Fast-save dispatch for common types

Before falling through to __reduce_ex__, save() checks the object's exact type against a static dispatch table. The checks are ordered from most to least common to minimise branch cost.

// CPython: Modules/_pickle.c:2460 save
static int
save(PicklerObject *self, PyObject *obj, int pers_save)
{
PyTypeObject *type = Py_TYPE(obj);

if (type == &PyLong_Type) return save_long(self, obj);
if (type == &PyBytes_Type) return save_bytes(self, obj);
if (type == &PyUnicode_Type) return save_str(self, obj);
if (type == &PyList_Type) return save_list(self, obj);
if (type == &PyDict_Type) return save_dict(self, obj);
if (type == &PyTuple_Type) return save_tuple(self, obj);
if (type == &PyFloat_Type) return save_float(self, obj);
if (type == &PyBool_Type) return save_bool(self, obj);
...
/* Fall through to __reduce_ex__ */
return save_reduce(self, ...);
}

save_list batches up to BATCHSIZE (1000) items per APPENDS opcode using a temporary mark. save_dict does the same with SETITEMS. This keeps opcode streams short for large containers.

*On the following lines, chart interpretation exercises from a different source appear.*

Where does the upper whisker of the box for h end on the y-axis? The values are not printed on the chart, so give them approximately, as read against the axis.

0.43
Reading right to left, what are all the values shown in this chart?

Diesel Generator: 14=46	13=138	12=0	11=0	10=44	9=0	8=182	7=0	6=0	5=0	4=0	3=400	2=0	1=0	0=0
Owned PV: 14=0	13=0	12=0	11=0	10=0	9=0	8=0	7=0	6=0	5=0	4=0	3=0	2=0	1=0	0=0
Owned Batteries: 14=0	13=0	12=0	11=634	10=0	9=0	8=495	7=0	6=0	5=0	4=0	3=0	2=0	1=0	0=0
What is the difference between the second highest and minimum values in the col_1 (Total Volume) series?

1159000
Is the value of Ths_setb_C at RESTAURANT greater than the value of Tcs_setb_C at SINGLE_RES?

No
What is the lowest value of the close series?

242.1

Unpickler fast paths and load_reduce

The unpickler dispatch loop in Unpickler_load indexes into a dispatch function pointer array keyed by opcode byte. The two unicode fast paths avoid Python-level attribute lookup.

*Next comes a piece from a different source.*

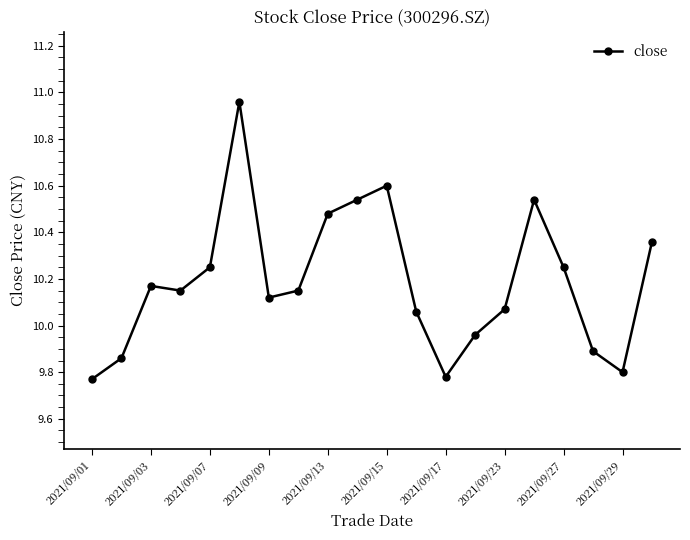

What is the sum of all values?

203.8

// CPython: Modules/_pickle.c:4340 load_short_binunicode
static int
load_short_binunicode(UnpicklerObject *self)
{
PyObject *obj;
Py_ssize_t len;
const char *s;

if (_Unpickler_Read(self, &s, 1) < 0) return -1;
len = (unsigned char)s[0];
if (_Unpickler_Read(self, &s, len) < 0) return -1;
obj = PyUnicode_DecodeUTF8(s, len, "surrogatepass");
if (obj == NULL) return -1;
PDATA_PUSH(self->stack, obj, -1);
return 0;
}

load_reduce pops the top two stack items (callable and args tuple), calls the callable, and pushes the result:

// CPython: Modules/_pickle.c:4900 load_reduce
static int
load_reduce(UnpicklerObject *self)
{
PyObject *callable, *argtuple, *obj;

PDATA_POP(self->stack, argtuple);
PDATA_POP(self->stack, callable);
obj = PyObject_CallObject(callable, argtuple);
Py_DECREF(callable);
Py_DECREF(argtuple);
if (obj == NULL) return -1;
PDATA_PUSH(self->stack, obj, -1);
return 0;
}

The persistent_id C fast path checks self->pers_func before entering the Python call machinery, saving a PyObject_GetAttr on every non-persistent object.

gopy notes

Status: not yet ported.

Planned package path: module/pickle/.

The write-buffer management (_Pickler_Write, frame flushing) maps naturally to a Go bytes.Buffer with a frame-offset integer. The memo dict becomes a map[uintptr]memoEntry. The opcode dispatch loop is a switch over a byte read from the input reader. Type-specific save functions become methods on a Pickler struct.

The main risk area is save_reduce negotiation: __reduce_ex__ protocol selection interacts with the class hierarchy through objects/type.go and objects/usertype.go, both of which are still stabilising as of v0.12.1.